Problem description >> Could you work out how many lines in the material below hold the word "under"? Give only the number in reply.

Information shown >>

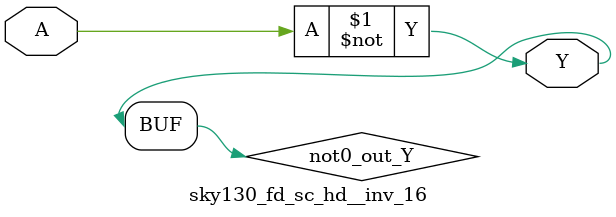
<source format=v>
/*
 * Copyright 2020 The SkyWater PDK Authors
 *
 * Licensed under the Apache License, Version 2.0 (the "License");
 * you may not use this file except in compliance with the License.
 * You may obtain a copy of the License at
 *
 *     https://www.apache.org/licenses/LICENSE-2.0
 *
 * Unless required by applicable law or agreed to in writing, software
 * distributed under the License is distributed on an "AS IS" BASIS,
 * WITHOUT WARRANTIES OR CONDITIONS OF ANY KIND, either express or implied.
 * See the License for the specific language governing permissions and
 * limitations under the License.
 *
 * SPDX-License-Identifier: Apache-2.0
*/


`ifndef SKY130_FD_SC_HD__INV_16_FUNCTIONAL_V
`define SKY130_FD_SC_HD__INV_16_FUNCTIONAL_V

/**
 * inv: Inverter.
 *
 * Verilog simulation functional model.
 */

`timescale 1ns / 1ps
`default_nettype none

`celldefine
module sky130_fd_sc_hd__inv_16 (
    Y,
    A
);

    // Module ports
    output Y;
    input  A;

    // Local signals
    wire not0_out_Y;

    //  Name  Output      Other arguments
    not not0 (not0_out_Y, A              );
    buf buf0 (Y         , not0_out_Y     );

endmodule
`endcelldefine

`default_nettype wire
`endif  // SKY130_FD_SC_HD__INV_16_FUNCTIONAL_V

</source>
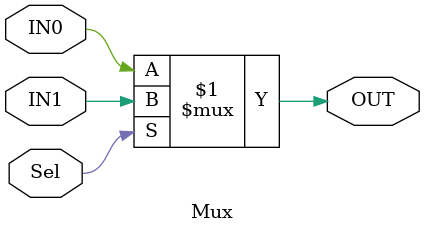
<source format=v>
`timescale 1ns / 1ps

module Mux
#(parameter Width = 1)
(
	input [Width-1 : 0] IN1, IN0,
	input Sel,
	output [Width-1 : 0] OUT
);

	assign OUT = Sel ? IN1 : IN0;

endmodule

</source>
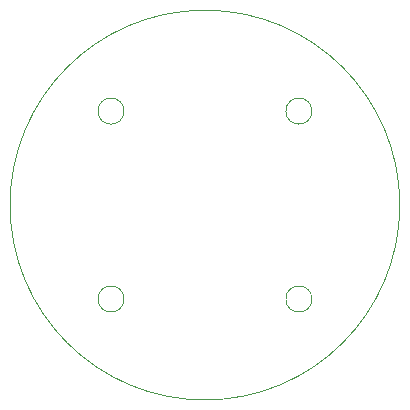
<source format=gbr>
%TF.GenerationSoftware,KiCad,Pcbnew,8.0.6*%
%TF.CreationDate,2024-12-04T23:44:22+08:00*%
%TF.ProjectId,f1oc,66316f63-2e6b-4696-9361-645f70636258,v0.1*%
%TF.SameCoordinates,Original*%
%TF.FileFunction,Profile,NP*%
%FSLAX46Y46*%
G04 Gerber Fmt 4.6, Leading zero omitted, Abs format (unit mm)*
G04 Created by KiCad (PCBNEW 8.0.6) date 2024-12-04 23:44:22*
%MOMM*%
%LPD*%
G01*
G04 APERTURE LIST*
%TA.AperFunction,Profile*%
%ADD10C,0.050000*%
%TD*%
G04 APERTURE END LIST*
D10*
X114145050Y-68045049D02*
G75*
G02*
X111945048Y-68045049I-1100001J0D01*
G01*
X111945048Y-68045049D02*
G75*
G02*
X114145050Y-68045049I1100001J0D01*
G01*
X137500000Y-76000000D02*
G75*
G02*
X104500000Y-76000000I-16500000J0D01*
G01*
X104500000Y-76000000D02*
G75*
G02*
X137500000Y-76000000I16500000J0D01*
G01*
X114145049Y-83954951D02*
G75*
G02*
X111945049Y-83954951I-1100000J0D01*
G01*
X111945049Y-83954951D02*
G75*
G02*
X114145049Y-83954951I1100000J0D01*
G01*
X130054951Y-68045049D02*
G75*
G02*
X127854951Y-68045049I-1100000J0D01*
G01*
X127854951Y-68045049D02*
G75*
G02*
X130054951Y-68045049I1100000J0D01*
G01*
X130054950Y-83954951D02*
G75*
G02*
X127854952Y-83954951I-1099999J0D01*
G01*
X127854952Y-83954951D02*
G75*
G02*
X130054950Y-83954951I1099999J0D01*
G01*
M02*

</source>
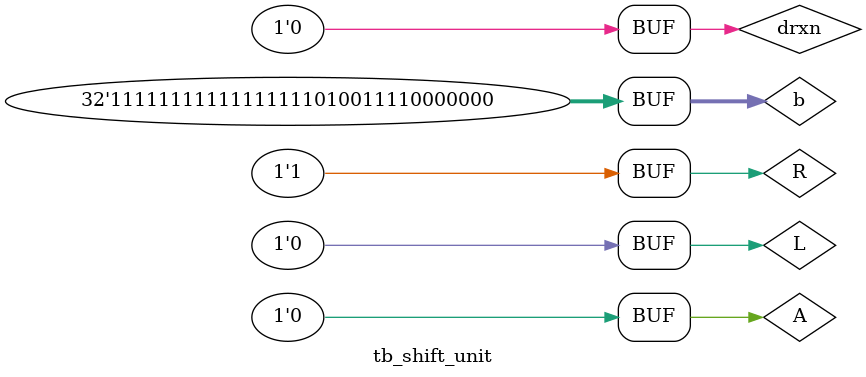
<source format=v>
module tb_shift_unit();

reg[31:0] b;
reg A,R,L, drxn;
wire [31:0] B;

shift_unit uut(.b(b), .B(B), .A(A), .R(R), .L(L), .drxn(drxn));

initial begin
    $dumpfile("var_dump.vcd");
    $dumpvars(0, tb_shift_unit);
end

initial begin
    b = 32'hFFFFA780;
    A=1; R=0; L=0;
    drxn=1'b1;
    #10;

    drxn=1'b0;
    #10;


    A=0; R=0; L=1;
    drxn=1'b1;
    #10;

    drxn=1'b0;
    #10;


    A=0; R=1; L=0;
    drxn=1'b1;
    #10;

    drxn=1'b0;
    #10;
end
endmodule

</source>
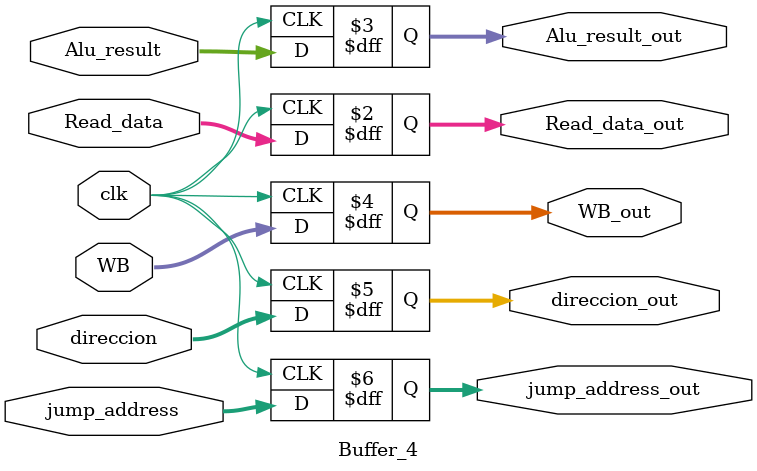
<source format=v>
module Buffer_4 (
	input clk,
	input [31:0]Read_data,
	input [31:0]Alu_result,
	input [2:0]WB,
	input [4:0]direccion,
	input [31:0] jump_address,
	
	output reg [31:0] Read_data_out,
	output reg [31:0] Alu_result_out,
	output reg [2:0] WB_out,
	output reg [4:0] direccion_out,
	output reg [31:0] jump_address_out
);

always@(posedge clk)
begin
	Read_data_out <= Read_data;
	Alu_result_out <= Alu_result;
	WB_out <= WB;
	direccion_out <= direccion;
	jump_address_out <= jump_address;
	
end

endmodule

</source>
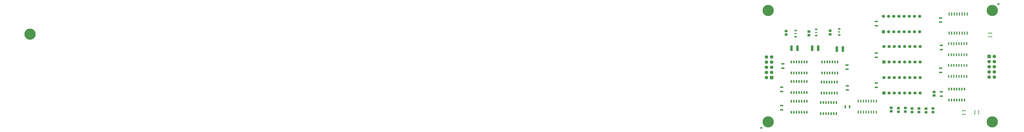
<source format=gbr>
%TF.GenerationSoftware,Altium Limited,Altium Designer,20.1.7 (139)*%
G04 Layer_Color=255*
%FSLAX44Y44*%
%MOMM*%
%TF.SameCoordinates,E03824B4-CBBF-40F0-B96A-956E77447FB1*%
%TF.FilePolarity,Positive*%
%TF.FileFunction,Pads,Top*%
%TF.Part,Single*%
G01*
G75*
%TA.AperFunction,SMDPad,CuDef*%
%ADD10R,1.2000X0.7000*%
%ADD11R,1.1000X0.6000*%
%ADD12R,0.6000X1.4500*%
%ADD13R,0.7500X1.6000*%
%ADD14O,0.6000X1.4500*%
%ADD15R,1.6000X0.7500*%
%ADD16R,0.5800X1.6200*%
%ADD17R,1.1500X2.7000*%
%ADD18R,1.4000X1.1500*%
%ADD19R,0.5000X0.5500*%
%ADD20R,0.4000X0.5500*%
%ADD21R,0.5500X0.5000*%
%ADD22R,0.5500X0.4000*%
%ADD24C,1.0000*%
%TA.AperFunction,ViaPad*%
%ADD25C,5.5000*%
%TA.AperFunction,ComponentPad*%
%ADD26C,1.5000*%
%ADD27R,1.5000X1.5000*%
%ADD28C,1.7000*%
%ADD29R,1.7000X1.7000*%
D10*
X818500Y968750D02*
D03*
X818760Y938510D02*
D03*
X604760Y930260D02*
D03*
X604500Y960500D02*
D03*
X705760Y935760D02*
D03*
X705500Y966000D02*
D03*
D11*
X818000Y953750D02*
D03*
X604000Y945500D02*
D03*
X705000Y951000D02*
D03*
D12*
X1444950Y895750D02*
D03*
X1432250D02*
D03*
X1419550D02*
D03*
X1406850D02*
D03*
X1394150D02*
D03*
X1381450D02*
D03*
X1368750D02*
D03*
X1356050D02*
D03*
X1444950Y841250D02*
D03*
X1432250D02*
D03*
X1419550D02*
D03*
X1406850D02*
D03*
X1394150D02*
D03*
X1381450D02*
D03*
X1368750D02*
D03*
X1356050D02*
D03*
X1444950Y788750D02*
D03*
X1432250D02*
D03*
X1419550D02*
D03*
X1406850D02*
D03*
X1394150D02*
D03*
X1381450D02*
D03*
X1368750D02*
D03*
X1356050D02*
D03*
X1444950Y734250D02*
D03*
X1432250D02*
D03*
X1419550D02*
D03*
X1406850D02*
D03*
X1394150D02*
D03*
X1381450D02*
D03*
X1368750D02*
D03*
X1356050D02*
D03*
X912300Y558250D02*
D03*
X925000D02*
D03*
X937700D02*
D03*
X950400D02*
D03*
X963100D02*
D03*
X975800D02*
D03*
X988500D02*
D03*
X1001200D02*
D03*
X912300Y612750D02*
D03*
X925000D02*
D03*
X937700D02*
D03*
X950400D02*
D03*
X963100D02*
D03*
X975800D02*
D03*
X988500D02*
D03*
X1001200D02*
D03*
D13*
X869250Y584750D02*
D03*
X848250D02*
D03*
D14*
X1357750Y617500D02*
D03*
X1370450D02*
D03*
X1383150D02*
D03*
X1395850D02*
D03*
X1408550D02*
D03*
X1421250D02*
D03*
X1433950D02*
D03*
X1357750Y672000D02*
D03*
X1370450D02*
D03*
X1383150D02*
D03*
X1395850D02*
D03*
X1408550D02*
D03*
X1421250D02*
D03*
X1433950D02*
D03*
X731400Y652250D02*
D03*
X744100D02*
D03*
X756800D02*
D03*
X769500D02*
D03*
X782200D02*
D03*
X794900D02*
D03*
X807600D02*
D03*
X731400Y706750D02*
D03*
X744100D02*
D03*
X756800D02*
D03*
X769500D02*
D03*
X782200D02*
D03*
X794900D02*
D03*
X807600D02*
D03*
X728650Y550750D02*
D03*
X741350D02*
D03*
X754050D02*
D03*
X766750D02*
D03*
X779450D02*
D03*
X792150D02*
D03*
X804850D02*
D03*
X728650Y605250D02*
D03*
X741350D02*
D03*
X754050D02*
D03*
X766750D02*
D03*
X779450D02*
D03*
X792150D02*
D03*
X804850D02*
D03*
X659350Y805500D02*
D03*
X646650D02*
D03*
X633950D02*
D03*
X621250D02*
D03*
X608550D02*
D03*
X595850D02*
D03*
X583150D02*
D03*
X659350Y751000D02*
D03*
X646650D02*
D03*
X633950D02*
D03*
X621250D02*
D03*
X608550D02*
D03*
X595850D02*
D03*
X583150D02*
D03*
X660100Y611500D02*
D03*
X647400D02*
D03*
X634700D02*
D03*
X622000D02*
D03*
X609300D02*
D03*
X596600D02*
D03*
X583900D02*
D03*
X660100Y557000D02*
D03*
X647400D02*
D03*
X634700D02*
D03*
X622000D02*
D03*
X609300D02*
D03*
X596600D02*
D03*
X583900D02*
D03*
X659650Y709000D02*
D03*
X646950D02*
D03*
X634250D02*
D03*
X621550D02*
D03*
X608850D02*
D03*
X596150D02*
D03*
X583450D02*
D03*
X659650Y654500D02*
D03*
X646950D02*
D03*
X634250D02*
D03*
X621550D02*
D03*
X608850D02*
D03*
X596150D02*
D03*
X583450D02*
D03*
X810350Y805500D02*
D03*
X797650D02*
D03*
X784950D02*
D03*
X772250D02*
D03*
X759550D02*
D03*
X746850D02*
D03*
X734150D02*
D03*
X810350Y751000D02*
D03*
X797650D02*
D03*
X784950D02*
D03*
X772250D02*
D03*
X759550D02*
D03*
X746850D02*
D03*
X734150D02*
D03*
D15*
X1001000Y984000D02*
D03*
Y1005000D02*
D03*
X536250Y590250D02*
D03*
Y569250D02*
D03*
X1317000Y774750D02*
D03*
Y753750D02*
D03*
X858750Y688000D02*
D03*
Y667000D02*
D03*
X1319750Y658000D02*
D03*
Y637000D02*
D03*
X857250Y790500D02*
D03*
Y769500D02*
D03*
X1001000Y701000D02*
D03*
Y680000D02*
D03*
X1315500Y1001500D02*
D03*
Y1022500D02*
D03*
X1001000Y849250D02*
D03*
Y828250D02*
D03*
X541750Y796000D02*
D03*
Y775000D02*
D03*
X1319750Y887250D02*
D03*
Y866250D02*
D03*
X536250Y680750D02*
D03*
Y659750D02*
D03*
D16*
X1358050Y947600D02*
D03*
X1370750D02*
D03*
X1383450D02*
D03*
X1396150D02*
D03*
X1408850D02*
D03*
X1421550D02*
D03*
X1434250D02*
D03*
X1446950D02*
D03*
X1358050Y1041400D02*
D03*
X1370750D02*
D03*
X1383450D02*
D03*
X1396150D02*
D03*
X1408850D02*
D03*
X1421550D02*
D03*
X1434250D02*
D03*
X1446950D02*
D03*
D17*
X715750Y872750D02*
D03*
X686250D02*
D03*
X614250D02*
D03*
X584750D02*
D03*
X836500Y868750D02*
D03*
X807000D02*
D03*
D18*
X773750Y959250D02*
D03*
Y941750D02*
D03*
X558250Y958000D02*
D03*
Y940500D02*
D03*
X669500Y955250D02*
D03*
Y937750D02*
D03*
X1143000Y560750D02*
D03*
Y578250D02*
D03*
X1109000Y560000D02*
D03*
Y577500D02*
D03*
X1176000Y558500D02*
D03*
Y576000D02*
D03*
X1279000Y558500D02*
D03*
Y576000D02*
D03*
X1284250Y640000D02*
D03*
Y657500D02*
D03*
X1074000Y562250D02*
D03*
Y579750D02*
D03*
X1210000Y558500D02*
D03*
Y576000D02*
D03*
X1244750Y557750D02*
D03*
Y575250D02*
D03*
D19*
X1423000Y547000D02*
D03*
X1436000D02*
D03*
Y565000D02*
D03*
X1423000D02*
D03*
X1553250Y929500D02*
D03*
X1566250D02*
D03*
Y947500D02*
D03*
X1553250D02*
D03*
D20*
X1429500Y547000D02*
D03*
Y565000D02*
D03*
X1559750Y929500D02*
D03*
Y947500D02*
D03*
D21*
X1502750Y550250D02*
D03*
Y563250D02*
D03*
X1484750D02*
D03*
Y550250D02*
D03*
D22*
X1502750Y556750D02*
D03*
X1484750D02*
D03*
D24*
X436250Y480500D02*
D03*
X1600750Y1090750D02*
D03*
D25*
X1569750Y509750D02*
D03*
Y1059750D02*
D03*
X469750D02*
D03*
X-3153000Y942750D02*
D03*
X469750Y510250D02*
D03*
D26*
X1038550Y881450D02*
D03*
X1063950D02*
D03*
X1089350D02*
D03*
X1114750D02*
D03*
X1140150D02*
D03*
X1165550D02*
D03*
X1190950D02*
D03*
X1216350D02*
D03*
Y805250D02*
D03*
X1190950D02*
D03*
X1165550D02*
D03*
X1140150D02*
D03*
X1114750D02*
D03*
X1089350D02*
D03*
X1063950D02*
D03*
X1063300Y652300D02*
D03*
X1088700D02*
D03*
X1114100D02*
D03*
X1139500D02*
D03*
X1164900D02*
D03*
X1190300D02*
D03*
X1215700D02*
D03*
Y728500D02*
D03*
X1190300D02*
D03*
X1164900D02*
D03*
X1139500D02*
D03*
X1114100D02*
D03*
X1088700D02*
D03*
X1063300D02*
D03*
X1037900D02*
D03*
X1060600Y954050D02*
D03*
X1086000D02*
D03*
X1111400D02*
D03*
X1136800D02*
D03*
X1162200D02*
D03*
X1187600D02*
D03*
X1213000D02*
D03*
Y1030250D02*
D03*
X1187600D02*
D03*
X1162200D02*
D03*
X1136800D02*
D03*
X1111400D02*
D03*
X1086000D02*
D03*
X1060600D02*
D03*
X1035200D02*
D03*
D27*
X1038550Y805250D02*
D03*
X1037900Y652300D02*
D03*
X1035200Y954050D02*
D03*
D28*
X462000Y728500D02*
D03*
Y753900D02*
D03*
Y804700D02*
D03*
Y830100D02*
D03*
X487400Y753900D02*
D03*
Y804700D02*
D03*
Y830100D02*
D03*
X462000Y779300D02*
D03*
X487400D02*
D03*
X1580250Y832400D02*
D03*
Y807000D02*
D03*
Y756200D02*
D03*
Y730800D02*
D03*
X1554850Y807000D02*
D03*
Y756200D02*
D03*
Y730800D02*
D03*
X1580250Y781600D02*
D03*
X1554850D02*
D03*
D29*
X487400Y728500D02*
D03*
X1554850Y832400D02*
D03*
%TF.MD5,7c7cdeaf9720f575ef830d04bbaf779b*%
M02*

</source>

Response to the exercise >> 3